Ce projet de recherche envisage d’observer la façon dont les sociétés pré/proto-industrielles ont apprivoisé l’eau – en tant que ressource naturelle à usages multiples – et ont (a)ménagé les milieux littoraux dans le temps et l’espace, en fonction des aléas et des contraintes qu’elle imposait. Il s’inscrit clairement dans une démarche historique et rétrospective et prend le parti de se détacher de la notion de progrès généralement portée par l’historiographie. Les questions d’usages, de conflits et d’échecs sont privilégiées, afin d’observer la complexité des relations qui s’établissent autour des projets d’aménagements littoraux. Cette démarche a vocation à faire émerger des questionnements oubliés, afin d’enrichir la connaissance des relations entre une société humaine et son milieu.
Le territoire du Marquenterre (Hauts-de-France), touché ces derniers temps par de fortes crues et inondations, est choisi comme terrain expérimental et exploratoire des potentialités de cette recherche. Il semble répondre à des problématiques d’aménagements croisées (dessèchement, adduction, fixation dunaire, navigation, équipement portuaire…), et être le témoin d’une opposition franche entre savoirs exogènes et pratiques locales.

Anonyme, Plan du Marquenterre, partie du Ponthieu […] (détail), v. 1790-1800, Plume, encre et aquarelle, 94,5 x 232 cm, Archives départementales de la Somme, RL343.

Présentation détaillée

Ce projet est envisagé comme un prolongement des travaux historiques sur la fabrique de la ville et du territoire menés par plusieurs chercheurs ayant œuvré au sein de l’IPRAUS, particulièrement ceux consacrés aux infrastructures hydrauliques[1]. Il s’inscrit dans les questionnements portés par les membres des axes « Cultures, savoirs, médiations et productions architecturales » et « Territoires et paysages en transition(s) ».

 

Approches/méthodes

L’objectif est d’observer la façon dont les sociétés pré/proto-industrielles ont apprivoisé l’eau – en tant que ressource naturelle à usages multiples – et ont (a)ménagé les milieux littoraux dans le temps et l’espace, en fonction des aléas et des contraintes qu’elle impose.

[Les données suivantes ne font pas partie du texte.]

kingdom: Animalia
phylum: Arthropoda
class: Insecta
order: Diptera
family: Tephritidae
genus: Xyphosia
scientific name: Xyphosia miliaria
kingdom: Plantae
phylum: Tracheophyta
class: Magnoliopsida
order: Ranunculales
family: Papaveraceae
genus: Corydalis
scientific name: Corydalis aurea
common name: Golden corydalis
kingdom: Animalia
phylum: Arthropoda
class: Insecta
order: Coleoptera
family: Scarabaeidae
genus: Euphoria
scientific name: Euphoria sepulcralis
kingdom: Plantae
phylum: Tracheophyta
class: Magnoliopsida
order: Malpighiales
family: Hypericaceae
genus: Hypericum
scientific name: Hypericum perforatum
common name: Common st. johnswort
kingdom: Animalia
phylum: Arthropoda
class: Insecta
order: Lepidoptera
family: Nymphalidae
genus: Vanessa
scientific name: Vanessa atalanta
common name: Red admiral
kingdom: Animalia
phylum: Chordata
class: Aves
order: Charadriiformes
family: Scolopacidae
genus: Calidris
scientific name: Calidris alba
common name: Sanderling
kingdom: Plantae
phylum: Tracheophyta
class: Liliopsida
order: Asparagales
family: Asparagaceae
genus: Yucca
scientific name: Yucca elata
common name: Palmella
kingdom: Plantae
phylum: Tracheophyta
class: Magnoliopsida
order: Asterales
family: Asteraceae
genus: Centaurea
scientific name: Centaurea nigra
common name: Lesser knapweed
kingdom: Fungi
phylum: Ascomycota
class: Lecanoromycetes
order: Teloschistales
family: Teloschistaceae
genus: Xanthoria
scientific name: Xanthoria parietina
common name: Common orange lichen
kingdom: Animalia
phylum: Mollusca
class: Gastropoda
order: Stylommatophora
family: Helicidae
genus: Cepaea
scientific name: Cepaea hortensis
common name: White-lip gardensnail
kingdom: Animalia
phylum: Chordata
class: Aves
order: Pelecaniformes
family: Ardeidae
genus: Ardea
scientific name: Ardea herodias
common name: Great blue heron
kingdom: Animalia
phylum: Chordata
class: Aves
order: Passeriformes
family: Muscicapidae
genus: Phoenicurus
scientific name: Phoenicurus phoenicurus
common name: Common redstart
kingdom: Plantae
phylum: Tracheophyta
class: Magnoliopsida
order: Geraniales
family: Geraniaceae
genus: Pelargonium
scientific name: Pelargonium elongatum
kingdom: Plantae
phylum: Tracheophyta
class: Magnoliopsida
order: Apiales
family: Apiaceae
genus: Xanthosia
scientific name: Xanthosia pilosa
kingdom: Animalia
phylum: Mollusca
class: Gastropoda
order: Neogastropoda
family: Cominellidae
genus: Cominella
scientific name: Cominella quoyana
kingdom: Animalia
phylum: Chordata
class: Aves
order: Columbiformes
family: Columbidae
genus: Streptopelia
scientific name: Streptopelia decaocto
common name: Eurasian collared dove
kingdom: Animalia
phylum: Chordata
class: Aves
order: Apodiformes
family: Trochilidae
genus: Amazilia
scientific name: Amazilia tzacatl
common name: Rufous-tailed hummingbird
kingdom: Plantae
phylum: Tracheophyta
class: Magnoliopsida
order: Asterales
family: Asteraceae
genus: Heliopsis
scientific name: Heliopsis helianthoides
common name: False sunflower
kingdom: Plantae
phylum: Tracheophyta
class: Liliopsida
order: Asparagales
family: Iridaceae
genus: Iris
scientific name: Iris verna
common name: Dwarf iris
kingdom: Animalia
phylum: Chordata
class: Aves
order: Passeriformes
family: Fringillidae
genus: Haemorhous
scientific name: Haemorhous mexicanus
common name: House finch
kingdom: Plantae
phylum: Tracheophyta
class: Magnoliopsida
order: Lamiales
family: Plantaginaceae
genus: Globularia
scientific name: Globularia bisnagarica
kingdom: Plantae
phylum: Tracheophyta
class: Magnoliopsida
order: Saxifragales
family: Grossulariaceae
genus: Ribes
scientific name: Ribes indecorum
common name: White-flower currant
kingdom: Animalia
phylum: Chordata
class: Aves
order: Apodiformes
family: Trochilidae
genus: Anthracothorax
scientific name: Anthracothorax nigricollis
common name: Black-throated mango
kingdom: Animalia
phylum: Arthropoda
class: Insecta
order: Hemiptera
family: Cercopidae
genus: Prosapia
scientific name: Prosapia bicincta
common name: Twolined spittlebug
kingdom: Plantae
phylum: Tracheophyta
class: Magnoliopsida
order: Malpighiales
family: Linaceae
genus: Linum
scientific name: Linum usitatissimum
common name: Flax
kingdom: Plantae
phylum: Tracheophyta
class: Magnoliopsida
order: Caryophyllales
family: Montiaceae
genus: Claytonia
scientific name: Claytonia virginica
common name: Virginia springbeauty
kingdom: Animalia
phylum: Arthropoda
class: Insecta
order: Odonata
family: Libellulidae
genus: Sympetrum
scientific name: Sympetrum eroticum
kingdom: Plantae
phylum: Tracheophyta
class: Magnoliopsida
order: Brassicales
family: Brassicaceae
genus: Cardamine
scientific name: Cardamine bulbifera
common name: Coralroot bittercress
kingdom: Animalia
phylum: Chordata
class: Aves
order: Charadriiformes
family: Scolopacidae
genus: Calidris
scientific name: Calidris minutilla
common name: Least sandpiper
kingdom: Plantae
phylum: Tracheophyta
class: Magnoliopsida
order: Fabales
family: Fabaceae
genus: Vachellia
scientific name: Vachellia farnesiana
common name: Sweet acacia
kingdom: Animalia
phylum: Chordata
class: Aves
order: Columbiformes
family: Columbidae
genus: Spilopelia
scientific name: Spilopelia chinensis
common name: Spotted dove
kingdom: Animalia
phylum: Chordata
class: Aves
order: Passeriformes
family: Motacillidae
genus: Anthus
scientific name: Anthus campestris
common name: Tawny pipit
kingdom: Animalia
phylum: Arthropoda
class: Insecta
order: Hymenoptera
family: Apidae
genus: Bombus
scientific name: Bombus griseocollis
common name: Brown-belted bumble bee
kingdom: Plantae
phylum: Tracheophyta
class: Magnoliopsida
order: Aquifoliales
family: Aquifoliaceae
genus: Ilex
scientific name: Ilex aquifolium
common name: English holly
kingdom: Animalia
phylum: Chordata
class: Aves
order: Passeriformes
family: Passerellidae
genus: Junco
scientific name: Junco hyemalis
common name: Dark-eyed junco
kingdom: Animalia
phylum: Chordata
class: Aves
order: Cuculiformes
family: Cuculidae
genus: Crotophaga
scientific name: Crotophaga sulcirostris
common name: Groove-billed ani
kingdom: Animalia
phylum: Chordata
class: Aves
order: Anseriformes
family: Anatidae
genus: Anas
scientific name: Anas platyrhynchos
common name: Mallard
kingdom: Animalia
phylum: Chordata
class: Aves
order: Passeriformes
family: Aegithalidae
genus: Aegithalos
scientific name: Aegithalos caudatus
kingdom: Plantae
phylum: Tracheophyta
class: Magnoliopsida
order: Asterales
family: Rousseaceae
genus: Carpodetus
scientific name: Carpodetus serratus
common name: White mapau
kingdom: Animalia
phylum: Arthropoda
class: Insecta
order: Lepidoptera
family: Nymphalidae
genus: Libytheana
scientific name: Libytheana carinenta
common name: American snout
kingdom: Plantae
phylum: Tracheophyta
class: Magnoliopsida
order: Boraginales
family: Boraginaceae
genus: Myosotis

La posture se détache de la notion de progrès qui a longtemps pu orienter l’historiographie[2]. Sans remettre en question l’importance des apports scientifiques et techniques, il est envisagé de décaler le regard sur ces objets ambigus – incarnation des cycles naturels et de l’action anthropique – dans l’intention d’apporter des pistes de réflexions aux enjeux actuels liés à leur entretien, leur valorisation, leur adaptation, leur mutation ou leur disparition.

Pour ce faire, les questions concernent « non seulement les savoirs mais aussi la façon dont ils sont mis en œuvre dans un contexte donné et […] pondent à des demandes de natures politiques, économiques, sociales et/ou culturelles »[3] pour reprendre les propos de Patrick Fournier. En cela, la démarche se rapproche du concept d’« hydro-histoire » porté par plusieurs chercheurs depuis une vingtaine d’années[4].

Dans ce cadre, quelques angles d’approches paraissent féconds :
> les usages : la superposition et l’imbrication des usages découlant de ces aménagements dévoilent des attitudes raisonnées face à la ressource et son écosystème, postures propres aux sociétés humaines des périodes pré et proto-industrielles.
> les conflits : l’étude des acteurs, des intérêts individuels et collectifs, des rivalités et des conflits qui en émanent parfois, révèlent des postures culturelles, politiques et idéologiques contradictoires qui nourrissent les questionnements actuels.
> les échecs : l’histoire des projets, leurs évolutions dans le temps entre le moment où ils sont pensés, dessinés puis abandonnés donnent une matière à penser parfois bien plus riche que ceux ayant aboutis.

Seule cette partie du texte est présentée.